A Pedagogical Framework for Physics-Informed Machine Learning: From Classical Pendulum to Quantum Anharmonic Oscillator Using PyTorch on Modern GPU Hardware
Enis Yazici
Abstract
We present a five-module pedagogical framework for teaching physics-informed machine learning (ML) through two progressively complex physical systems: a driven, damped nonlinear pendulum and a one-dimensional quantum anharmonic oscillator. Five model architectures are implemented and compared: a standard artificial neural network (ANN), a one-dimensional convolutional neural network (CNN), a long short-term memory (LSTM) network, and two physics-informed neural networks (PINNs) -- one per physical system. All models are implemented in PyTorch~2.9 and executed on an NVIDIA RTX~5090 GPU, making the framework directly applicable to modern deep learning laboratory courses.
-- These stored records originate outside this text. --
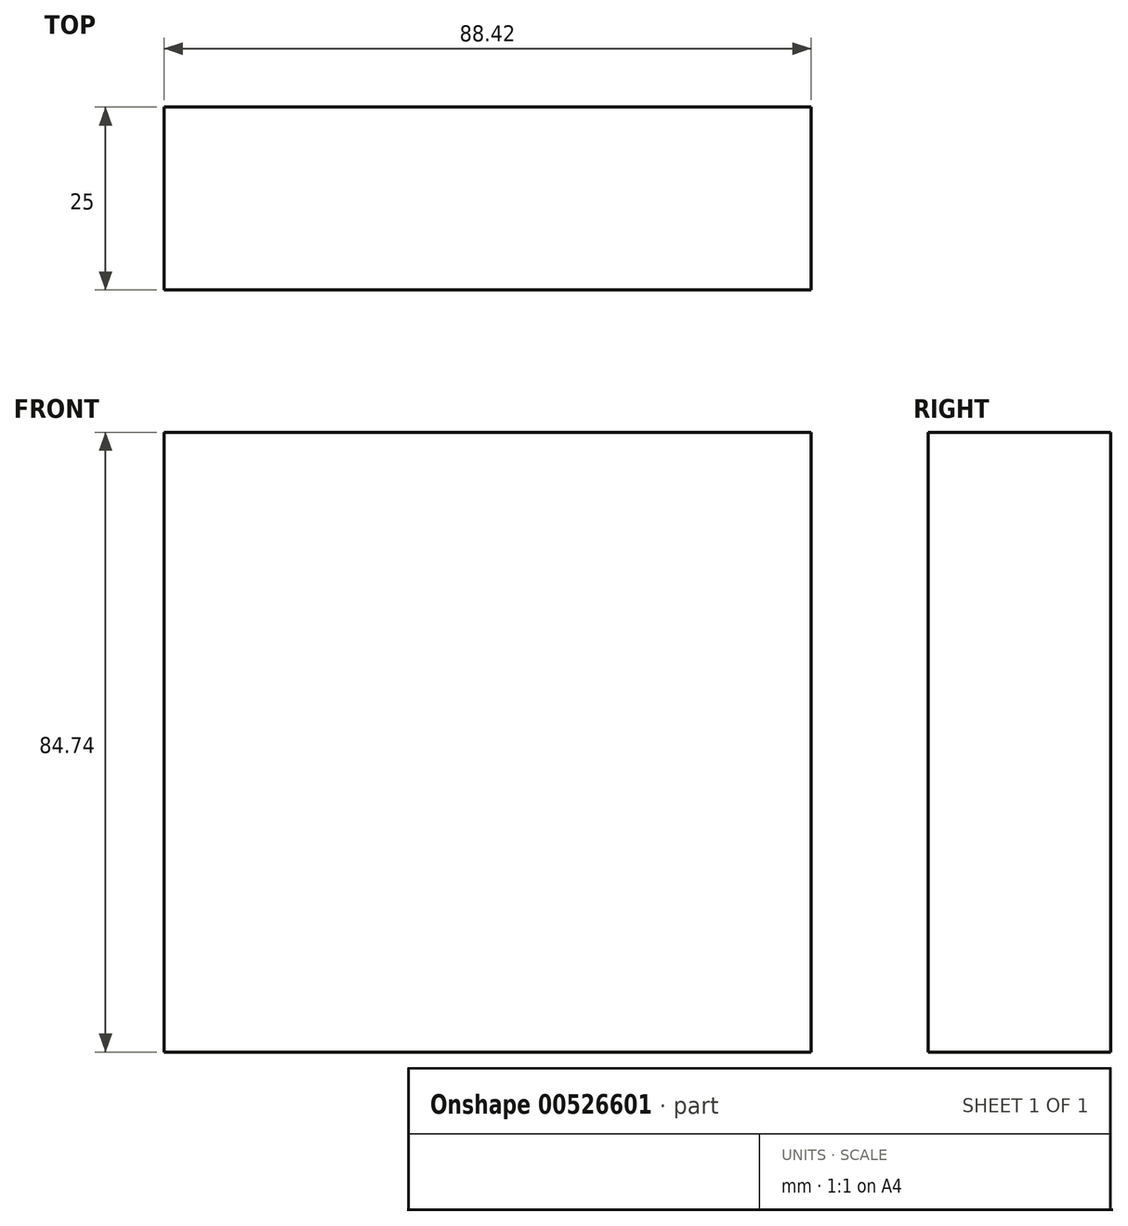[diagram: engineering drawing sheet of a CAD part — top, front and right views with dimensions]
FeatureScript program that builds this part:
annotation { "Feature Type Name" : "Feature", "Feature Type Description" : "" }
export const myFeature = defineFeature(function(context is Context, id is Id, definition is map)
    precondition{}
    {
        {
            var Q0;
            Q0=qCreatedBy(makeId("Front.planeOp"),FACE);
            var sketch = newSketch(context, id + "F0", { "sketchPlane" : qUnion([Q0])});
            skLineSegment(sketch, "E0.bottom", {"start": v(-47.17, 57.38) * mm, "end": v(41.25, 57.38) * mm});
            skLineSegment(sketch, "E0.top", {"start": v(-47.17, -27.36) * mm, "end": v(41.25, -27.36) * mm});
            skLineSegment(sketch, "E0.left", {"start": v(-47.17, 57.38) * mm, "end": v(-47.17, -27.36) * mm});
            skLineSegment(sketch, "E0.right", {"start": v(41.25, 57.38) * mm, "end": v(41.25, -27.36) * mm});
            skSolve(sketch);
        }
        {
            var Q0;
            Q0 = qSketchRegion(id + "F0", true);
            extrude(context, id + "F1", {"entities" : qUnion([Q0]), "depth" : 25 * mm, "offsetDistance" : 25 * mm});
        }
    });
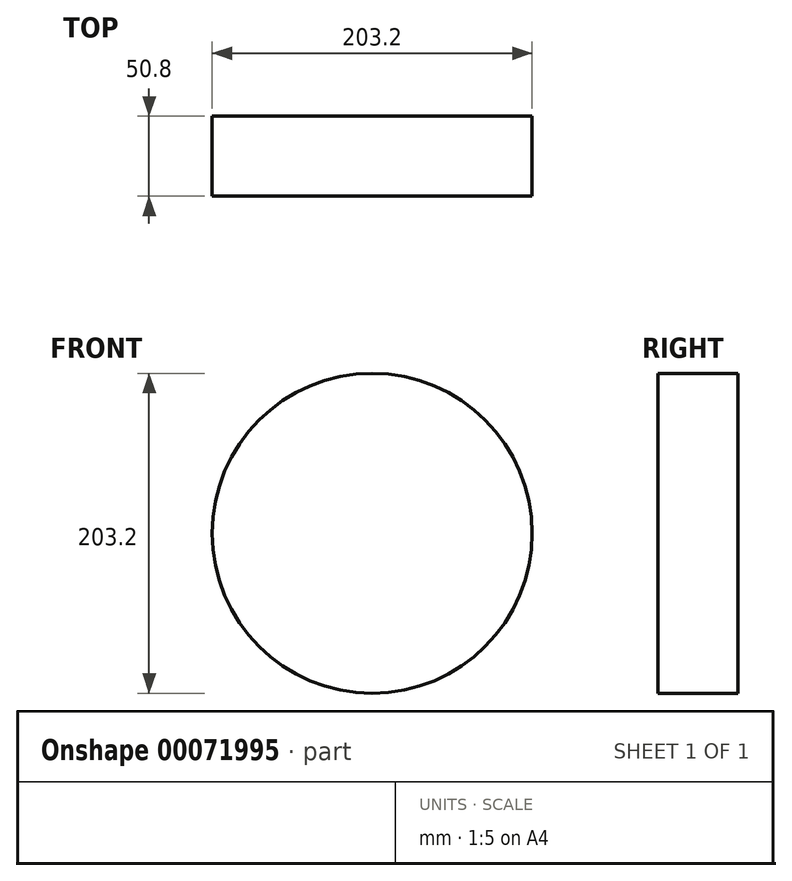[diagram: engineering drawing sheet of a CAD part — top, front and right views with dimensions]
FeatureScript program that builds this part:
annotation { "Feature Type Name" : "Feature", "Feature Type Description" : "" }
export const myFeature = defineFeature(function(context is Context, id is Id, definition is map)
    precondition{}
    {
        {
            var Q0;
            Q0=qCreatedBy(makeId("Front.planeOp"),FACE);
            var sketch = newSketch(context, id + "F0", { "sketchPlane" : qUnion([Q0])});
            skCircle(sketch, "E0", {"center": v(0, 0) * mm, "radius": 101.6 * mm});
            skSolve(sketch);
        }
        {
            var Q0;
            Q0=makeQuery(id+"F0.imprint","IMPRINT",FACE,{"disambiguationData":[TD([[makeQuery(id+"F0.imprint","IMPRINT",EDGE,{"derivedFrom":sQuery(id+"F0.wireOp",EDGE,"E0")}),1.0]])]});
            extrude(context, id + "F1", {"entities" : qUnion([Q0]), "depth" : 50.8 * mm});
        }
    });
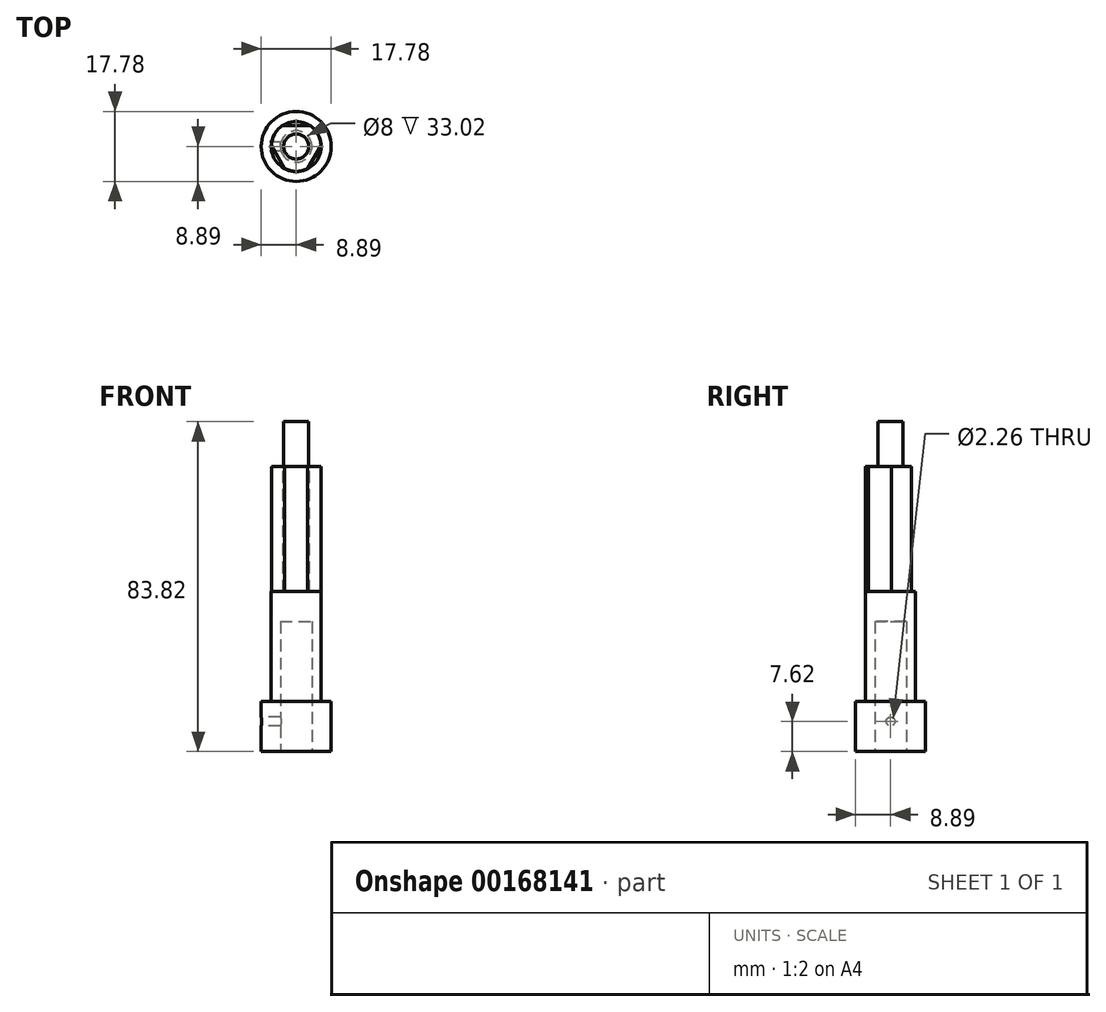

Quantitative benchmarks show that data-driven models achieve mean absolute errors of $1.3\times10^{-2}$~rad (pendulum ANN) and $4.4\times10^{-5}$~a.u.\ (quantum CNN), while the curriculum-trained pendulum PINN reaches an MAE of $3.1\times10^{-2}$~rad using only collocation points. A systematic CPU-vs-GPU benchmark reveals speedups ranging from $1.2\times$ (small ANN) to $24.6\times$ (LSTM), providing a concrete pedagogical demonstration of when GPU acceleration is -- and is not -- warranted. The framework is packaged as self-contained Jupyter notebooks designed for a graduate-level \emph{Deep Neural Networks for Physical Systems} course, with embedded reflection questions that guide students from data-driven thinking toward physics-constrained formulations.